▸ Complete the following
1. Print the passage on Babylon's awards prospects verbatim, from "If All Quiet" up to and including "bowed in shame.)".
2. Output the lines of the records verbatim, from the line with "FQE: 11:46 -> 1:46" up to and including the final line of the records, omitting the pictures.

▸ Source document
* * * * * * *
Last week, after Babylon won its BAFTA for production design (forcing me to admit that, yes, it seemed like Baz Luhrmann’s Elvis wasn’t going to pelvic thrust its way toward an Oscar in that category), Ed texted to say that Damien Chazelle’s film would take all three of its Academy Awards. Then, in an expectation-defying outcome that more or less embodied this year’s BAFTA trajectories, Babylon lost its British bids for costume design and music score, leaving us slightly less sure about that but still pretty resolved.
If All Quiet on the Western Front, whose Inception button-swiping score did win the BAFTA, at least implicitly flatters the British sense of WWI allyship, then Babylon is progressively feeling like a “circle the wagons” moment for a Hollywood that’s increasingly finding itself boxed in in terms of what film projects it’s even allowed to mount these days. Chazelle’s film may be a dreadful, overlong, sloppy, self-indulgent bomb, but dammit, even that makes it something like a throwback in a time when even the Razzies have been mostly reduced to awarding “filmed” stage plays in the absence of modern-day Heaven’s Gate-es. (That is, when they’re not rescinding nominations for child actors and Bruce Willis with their heads bowed in shame.)
* * * * * * *
▸ Dataset records

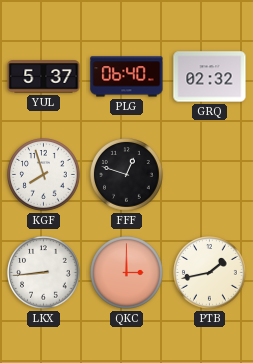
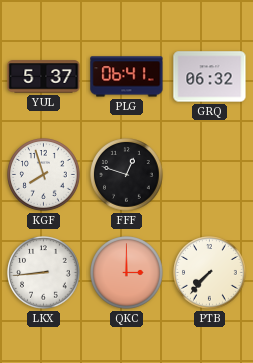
PLG: 06:40 -> 06:41
GRQ: 02:32 -> 06:32
PTB: 1:43 -> 7:37
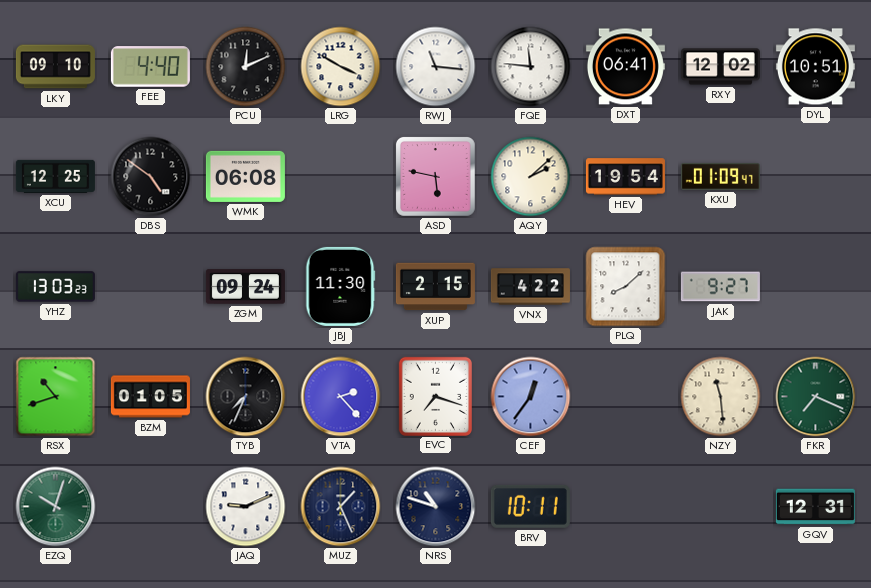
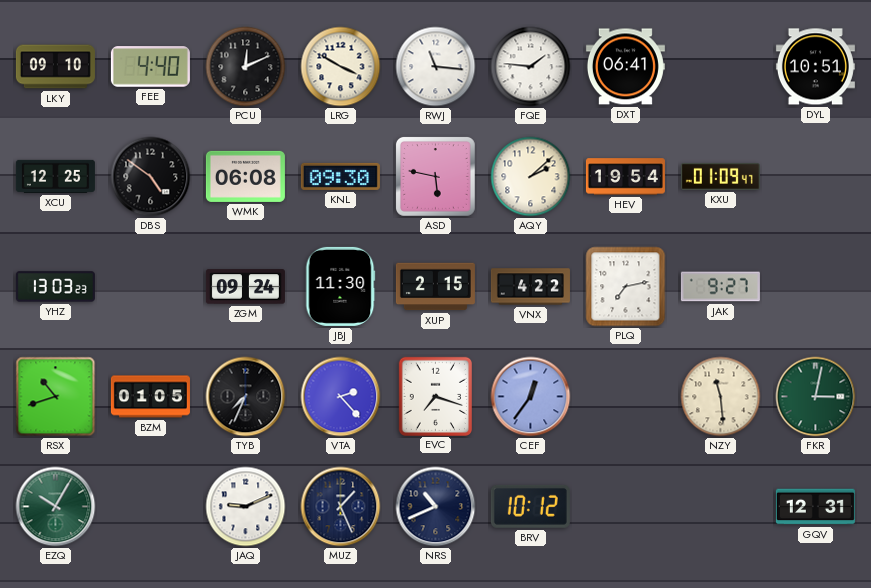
FQE: 11:46 -> 1:46
RXY: 12:02 -> none
KNL: none -> 09:30
PLQ: 8:08 -> 7:13
FKR: 7:19 -> 3:02
EZQ: 10:03 -> 10:05
NRS: 10:48 -> 10:41
BRV: 10:11 -> 10:12
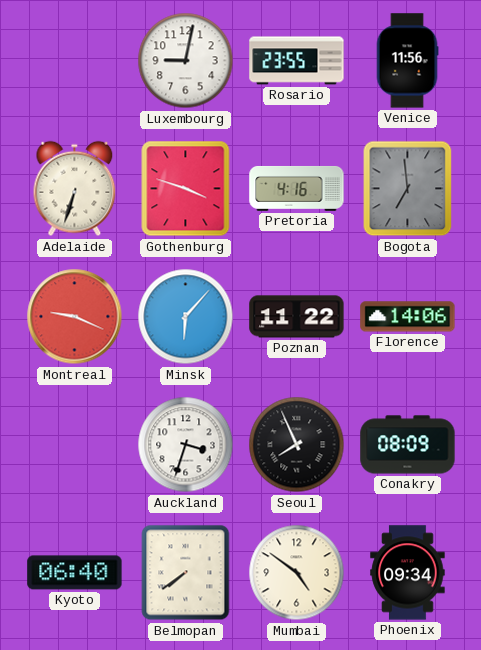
* * * * * * *
▸ Outputs in order
1.
If All Quiet on the Western Front, whose Inception button-swiping score did win the BAFTA, at least implicitly flatters the British sense of WWI allyship, then Babylon is progressively feeling like a “circle the wagons” moment for a Hollywood that’s increasingly finding itself boxed in in terms of what film projects it’s even allowed to mount these days. Chazelle’s film may be a dreadful, overlong, sloppy, self-indulgent bomb, but dammit, even that makes it something like a throwback in a time when even the Razzies have been mostly reduced to awarding “filmed” stage plays in the absence of modern-day Heaven’s Gate-es. (That is, when they’re not rescinding nominations for child actors and Bruce Willis with their heads bowed in shame.)

2.
FQE: 11:46 -> 1:46
RXY: 12:02 -> none
KNL: none -> 09:30
PLQ: 8:08 -> 7:13
FKR: 7:19 -> 3:02
EZQ: 10:03 -> 10:05
NRS: 10:48 -> 10:41
BRV: 10:11 -> 10:12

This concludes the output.